Quinoa is rich in iron, potassium, riboflavin, niacin, zinc, magnesium, fiber, vitamin B6 and the antioxidant Vitamin E. It also contains at least sixteen different triterpine saponins (naturally-occurring chemical compounds with 'soap-like' properties), which may have anticancer and anti-inflammatory properties. A study also found that compared to rice and wheat, quinoa was found to offer greater satiety, thus making it an ideal food for fighting obesity [1].

Preparing Quinoa

  • Rinse quinoa before using to remove any of the powdery saponins remaining on the seeds. These can be seen as a soapy film when rinsed under water.

  • Quinoa is cooked in the same way as rice. Use just under double the amount of water as quinoa seeds and cook in boiling water, covering and simmering slowly for about 12-15 minutes, until soft. Be careful not to add too much water or cook it for too long, since quinoa can become mushy quickly.

  • Quinoa's light texture makes it an excellent substitute for rice, couscous and pasta. It can be added to soups, salads, stews or stir fries.
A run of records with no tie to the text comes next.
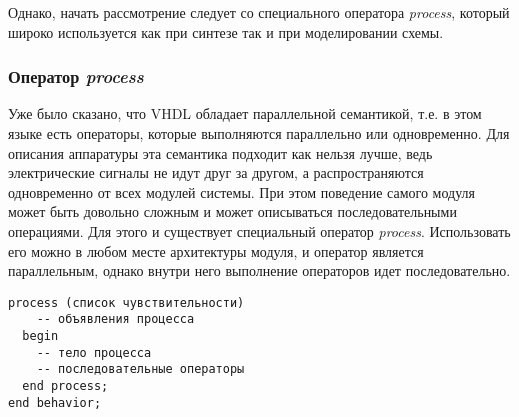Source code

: Однако, начать рассмотрение следует со специального оператора \emph{process}, который широко используется как при синтезе так и при моделировании схемы. 

\subsubsection{Оператор \emph{process}}

Уже было сказано, что VHDL обладает параллельной семантикой, т.е. в этом языке есть операторы, которые выполняются параллельно или одновременно. Для описания аппаратуры эта семантика подходит как нельзя лучше, ведь электрические сигналы не идут друг за другом, а распространяются одновременно от всех модулей системы. При этом поведение самого модуля может быть довольно сложным и может описываться последовательными операциями. Для этого и существует специальный оператор \emph{process}. Использовать его можно в любом месте архитектуры модуля, и оператор является параллельным, однако внутри него выполнение операторов идет последовательно. 


\begin{Code}
\begin{lstlisting}[caption=Оператор \emph{process},label=process_1]
  process (список чувствительности)
    -- объявления процесса
  begin
    -- тело процесса
    -- последовательные операторы
  end process;
end behavior;
\end{lstlisting}
\end{Code}

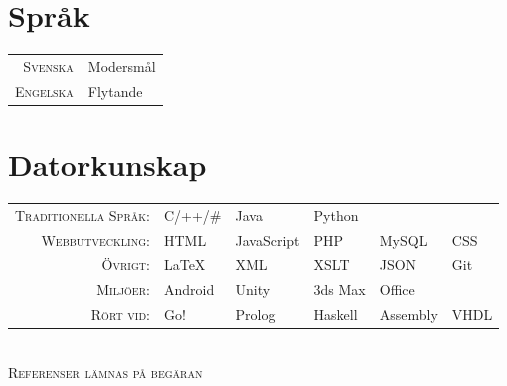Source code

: \documentclass[a4paper,10pt]{article}
\begin{document}
\section{Språk}
\begin{tabular}{Dl}
\textsc{Svenska}		&	Modersmål\\
\textsc{Engelska}		&	Flytande\\
\end{tabular}

\section{Datorkunskap}
\def\arraystretch{1.2}%
\begin{tabu}to \textwidth{r X[c] X[c] X[c] X[c] X[c]}
\textsc{Traditionella Språk:}	&	C/++/\#	&	 Java		&	Python	&			&		\\
\textsc{Webbutveckling:}		&	 HTML		& 	JavaScript	&	PHP		&	MySQL	& 	CSS	\\
\textsc{Övrigt:}			& 	LaTeX		&	XML		&	XSLT		&	JSON		&	 Git	\\
\textsc{Miljöer:}			&	Android	& 	Unity		&	3ds Max	&	Office		&		\\
\textsc{Rört vid: }			&	Go!		&	 Prolog	&	Haskell	&	Assembly	&	 VHDL
\end{tabu}
\\[0.3cm]

\centering\textsc{ Referenser lämnas på begäran}
\end{document}
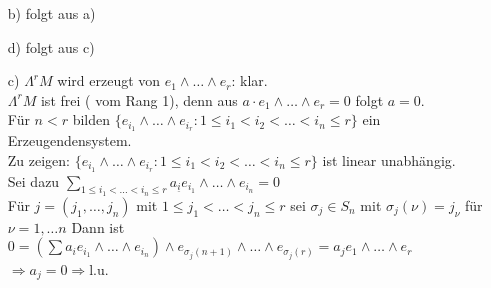  \begin{Bew}
  \begin{enumerate}
   \item[ b) ] folgt aus a)
   \item[ d) ] folgt aus c)
   \item[ c) ] $\Lambda^rM$ wird erzeugt von $e_1 \wedge \dots \wedge e_r$: klar.\\
 $\Lambda^rM$ ist frei ( vom Rang 1), denn aus $a \cdot e_1 \wedge \dots \wedge e_r = 0$ folgt $a=0$. \\
    Für $n<r$ bilden  $\{e_{i_1} \wedge \dots \wedge e_{i_r}: 1 \leq i_1 < i_2 < \dots < i_n \leq r \}$
    ein Erzeugendensystem. \\
    Zu zeigen: $\{e_{i_1} \wedge \dots \wedge e_{i_r}: 1 \leq i_1 < i_2 < \dots < i_n \leq r \}$ ist linear unabh\"angig.\\
 Sei dazu $\sum_{1 \leq i_1 < \dots < i_n \leq r} a_{\underline{i}}e_{i_1} \wedge \dots \wedge e_{i_n} = 0$\\
    F\"ur $j = (j_1, \dots, j_n)$ mit $1 \leq j_1 < \dots < j_n \leq r$ sei $\sigma_j \in S_n$ mit 
    $\sigma_j(\nu) = j_{\nu}$ für $\nu = 1, \dots n$ Dann ist $ 0= (\sum a_i e_{i_1} \wedge \dots \wedge e_{i_n}) \wedge 
    e_{\sigma_j(n+1)}  \wedge \dots \wedge e_{\sigma_j(r) } = a_j e_1 \wedge \dots \wedge e_r$ $\Rightarrow a_j = 0 \Rightarrow $l.u. 
  \end{enumerate}
 \end{Bew}
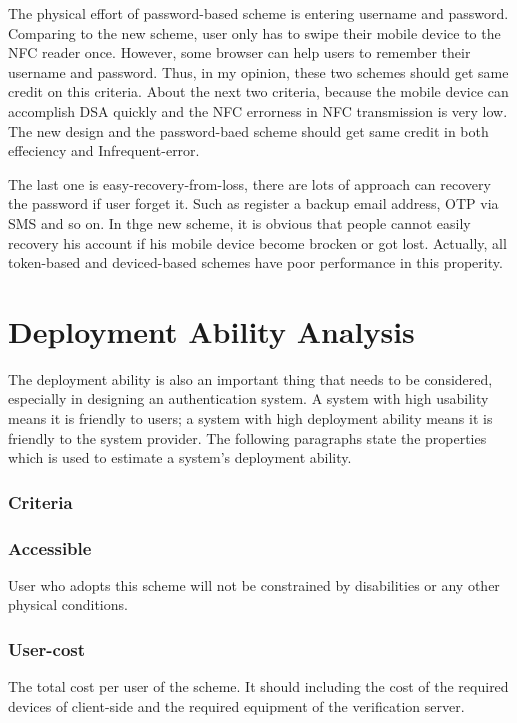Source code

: \begin{CJK}{Bg5}{bsmi}
The physical effort of password-based scheme is entering username and password. Comparing to the new scheme, user only has to swipe their mobile device to the NFC reader once. However, some browser can help users to remember their username and password. Thus, in my opinion, these two schemes should get same credit on this criteria. About the next two criteria, because the mobile device can accomplish DSA quickly and the NFC errorness in NFC transmission is very low. The new design and the password-baed scheme should get same credit in both effeciency and Infrequent-error.

The last one is easy-recovery-from-loss, there are lots of approach can recovery the password if user forget it. Such as register a backup email address, OTP via SMS and so on. In thge new scheme, it is obvious that people cannot easily recovery his account if his mobile device become brocken or got lost. Actually, all token-based and deviced-based schemes have poor performance in this properity.

\section{Deployment Ability Analysis}

The deployment ability is also an important thing that needs to be considered, especially in designing an authentication system. A system with high usability means it is friendly to users; a system with high deployment ability means it is friendly to the system provider. The following paragraphs state the properties which is used to estimate a system's deployment ability.

\subsubsection{Criteria}

\subsubsection{Accessible}

User who adopts this scheme will not be constrained by disabilities or any other physical conditions.

\subsubsection{User-cost}

The total cost per user of the scheme. It should including the cost of the required devices of client-side and the required equipment of the verification server.


\end{CJK}
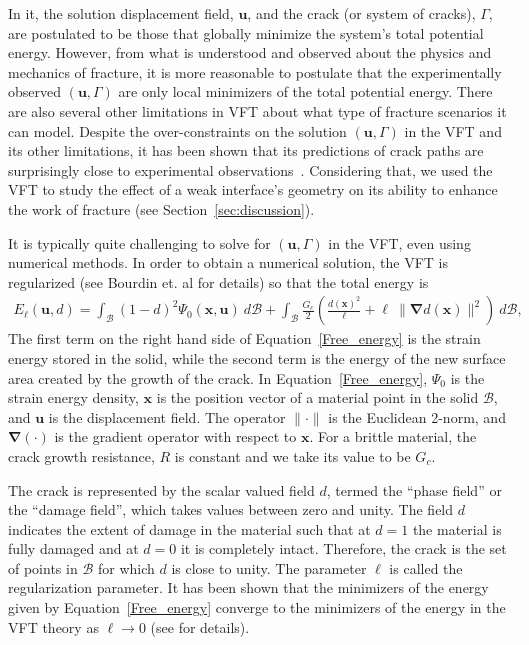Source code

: \documentclass[12pt,onecolumn]{article}
\newcommand{\bs}[1]{\ensuremath{\mathbf{#1}}}
\begin{document}
\begin{bibunit}
In it, the solution displacement field, $\bs{u}$, and the  crack (or system of cracks), $\Gamma$, are postulated to be those that globally minimize the system's total potential energy. However, from what is understood and observed about the  physics and mechanics of fracture, it is more reasonable to postulate that the experimentally observed $(\bs{u},\Gamma)$ are only local minimizers of the total potential energy. There are also several other limitations in VFT about what type of fracture scenarios it can model. Despite  the over-constraints on the solution $(\bs{u},\Gamma)$ in the VFT and its other limitations, it has been shown that its  predictions of crack paths are surprisingly close to experimental observations~\cite{borden_2012,bourdin2000numerical}. Considering that, we used the VFT to study the effect of a weak interface's geometry on its ability to enhance the work of fracture (see Section~\ref{sec:discussion}). 
 
It is typically quite challenging to solve for $(\bs{u},\Gamma)$ in the VFT, even using numerical methods. In order to obtain a numerical solution, the VFT is regularized (see Bourdin et. al \cite{bourdin2000numerical} for details) so that the total energy is 
%
  \begin{align}\label{Free_energy}
	E_{\ell}(\bs{u},d) = \int_\mathcal{B} (1-d)^2\Psi_0(\bs{x},\bs{u}) \ d\mathcal{B} + \int_\mathcal{B} \frac{G_c}{2} \left(\frac{d(\bs{x})^2}{\ell} + \ell~ \lVert\bm{\nabla}d(\bs{x})\rVert^2\right) \ d\mathcal{B},  
\end{align}
%
The first term on the right hand side of Equation~\eqref{Free_energy} is the strain energy stored in the solid, while the second term is the energy of the new surface area created by the growth of the crack. In Equation~\eqref{Free_energy}, $\Psi_0$ is the strain energy density, $\bs{x}$ is the position vector of a material point in the solid $\mathcal{B}$, and $\bs{u}$ is the displacement field. The operator $\lVert \cdot \rVert$ is the Euclidean 2-norm, and $\bm{\nabla}(\cdot)$ is the gradient operator with respect to $\bs{x}$. For a brittle material, the crack growth resistance, $R$ is constant and we take its value to be $G_c$.

The crack is represented by the scalar valued field $d$, termed the ``phase field'' or the ``damage field'', which takes values between zero and unity. The field $d$ indicates the extent of damage in the material such that at $d=1$ the material is fully damaged  and at $d=0$ it is completely intact. Therefore, the crack is the set of points in $\mathcal{B}$ for which $d$ is close to unity. The parameter $\ell$ is called the regularization parameter. It has been shown  that the minimizers of the energy given by Equation~\eqref{Free_energy} converge to the minimizers of the energy in the VFT theory as $\ell \to 0$ (see \cite{chambolle_2005,ambrosio_1990a,bourdin_2008} for details). 
 

\end{bibunit}
\end{document}
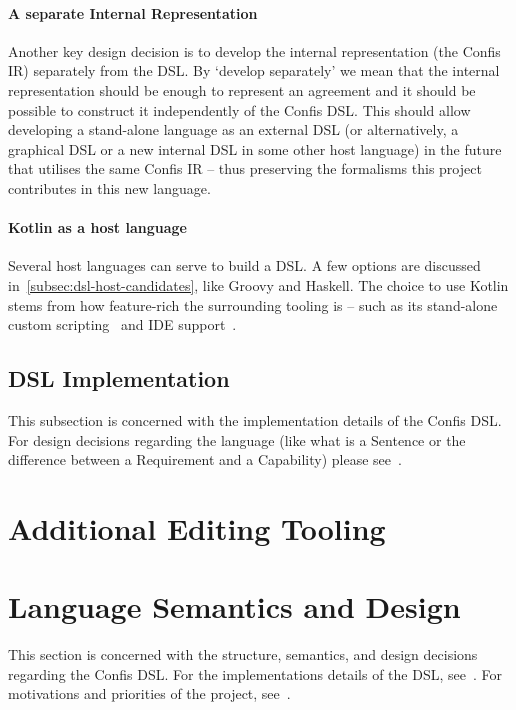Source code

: \paragraph{A separate Internal Representation}
Another key design decision is to develop the internal representation (the Confis IR) separately from the DSL.
By `develop separately' we mean that the internal representation should be enough to represent an agreement and it should be possible to construct it independently of the Confis DSL.
This should allow developing a stand-alone language as an external DSL (or alternatively, a graphical DSL or a new internal DSL in some other host language) in the future that utilises the same Confis IR -- thus preserving the formalisms this project contributes in this new language.

\paragraph{Kotlin as a host language} Several host languages can serve to build a DSL.
A few options are discussed in~\autoref{subsec:dsl-host-candidates}, like Groovy and Haskell.
The choice to use Kotlin stems from how feature-rich the surrounding tooling is -- such as its stand-alone custom scripting~\cite{kotlinScriptKeep} and IDE support~\cite{intelliJRepo}.\\

\subsection{DSL Implementation}\label{subsec:dsl-implementation}

This subsection is concerned with the implementation details of the Confis DSL.
For design decisions regarding the language (like what is a Sentence or the difference between a Requirement and a Capability) please see~.


\section{Additional Editing Tooling}\label{sec:additional-dsl-tooling}


\section{Language Semantics and Design}\label{sec:language-semantics}

This section is concerned with the structure, semantics, and design decisions regarding the Confis DSL.
For the implementations details of the DSL, see~.
For motivations and priorities of the project, see~.

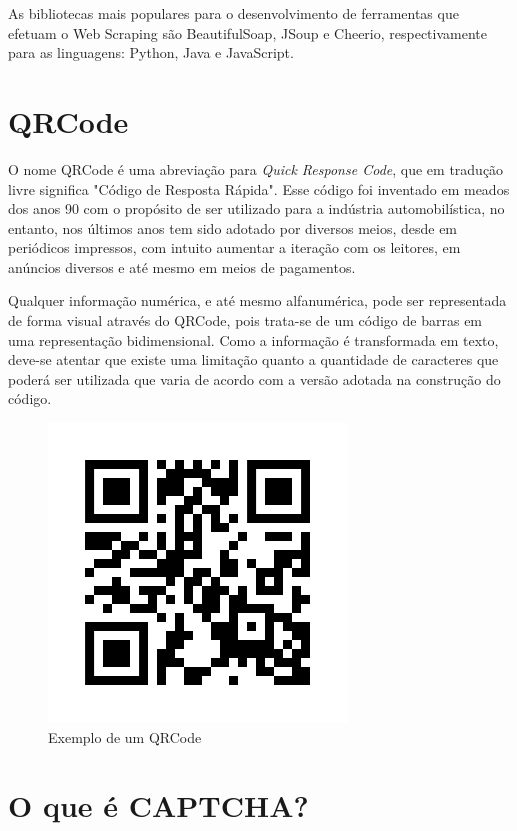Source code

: As bibliotecas mais populares para o desenvolvimento de ferramentas que efetuam o Web Scraping são BeautifulSoap, JSoup e Cheerio, respectivamente para as linguagens: Python, Java e JavaScript.

\section{QRCode}

O nome QRCode é uma abreviação para \textit{Quick Response Code}, que em tradução livre significa "Código de Resposta Rápida". Esse código foi inventado em meados dos anos 90 com o propósito de ser utilizado para a indústria automobilística, no entanto, nos últimos anos tem sido adotado por diversos meios, desde em periódicos impressos, com intuito aumentar a iteração com os leitores, em anúncios diversos e até mesmo em meios de pagamentos.

Qualquer informação numérica, e até mesmo alfanumérica, pode ser representada de forma visual através do QRCode, pois trata-se de um código de barras em uma representação bidimensional. Como a informação é transformada em texto, deve-se atentar que existe uma limitação quanto a quantidade de caracteres que poderá ser utilizada que varia de acordo com a versão adotada na construção do código.

\begin{figure}[h]
    \centering
    \includegraphics[scale=0.5]{tcc/figures/exemplo-qrcode.png}
    \caption{Exemplo de um QRCode}
    \label{fig-exemplo-qrcode}
\end{figure}

\section{O que é CAPTCHA?}

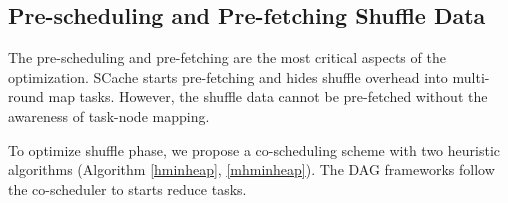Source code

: {\color{black}
\subsection{Pre-scheduling and Pre-fetching Shuffle Data}
The pre-scheduling and pre-fetching are the most critical aspects of the optimization.
SCache starts pre-fetching and hides shuffle overhead into multi-round map tasks.
However, the shuffle data cannot be pre-fetched without the awareness of task-node mapping.

To optimize shuffle phase, we propose a co-scheduling scheme with two heuristic algorithms (Algorithm \ref{hminheap}, \ref{mhminheap}). 
The DAG frameworks follow the co-scheduler to starts reduce tasks.
}

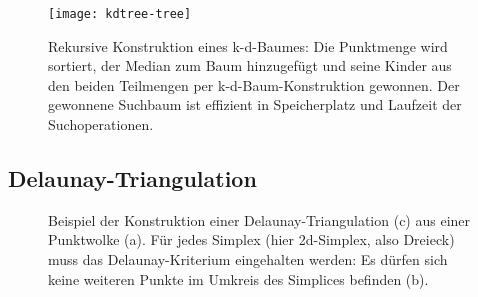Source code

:\begin{figure}
  \texttt{[image: kdtree-tree]}
  \caption[Konstruktion eines k-d-Baumes]{
    Rekursive Konstruktion eines k-d-Baumes: Die Punktmenge wird sortiert, der Median zum Baum hinzugefügt und seine Kinder aus den beiden Teilmengen per k-d-Baum-Konstruktion gewonnen.
    Der gewonnene Suchbaum ist effizient in Speicherplatz und Laufzeit der Suchoperationen.
  }
  \label{fig:kdtree}
\end{figure}


\subsection{Delaunay-Triangulation}
\label{datadelaunay}

\begin{figure}
  \centering
  \def\svgwidth{\textwidth}
  
  \caption[Delaunay-Triangulation]{Beispiel der Konstruktion einer Delaunay-Triangulation (c) aus einer Punktwolke (a).
    Für jedes Simplex (hier 2d-Simplex, also Dreieck) muss das Delaunay-Kriterium eingehalten werden:
    Es dürfen sich keine weiteren Punkte im Umkreis des Simplices befinden (b).
  }
  \label{fig:delaunay}
\end{figure}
It can also be enjoyed as a sweet dish, mixed with honey and nuts as a breakfast, or a rice pudding.

  • Raw quinoa can be sprouted to activate its natural enzymes and boost its vitamin content. It is sprouted in the same way as any other seed - see article Sprouted Seeds: Grow Your Own and Reap the Nutritional Benefits

  • The sprouting process softens the grains, making them suitable to be added directly to salads and other foods without having to be cooked. Sprouted quinoa is best eaten in 2 to 3 days.

References

  • [1] Berti C, Riso P, Brusamolino A, Porrini M. Effect on appetite control of minor cereal and pseudocereal products. Br I Nutr. 2005 Nov;94(5):850-858.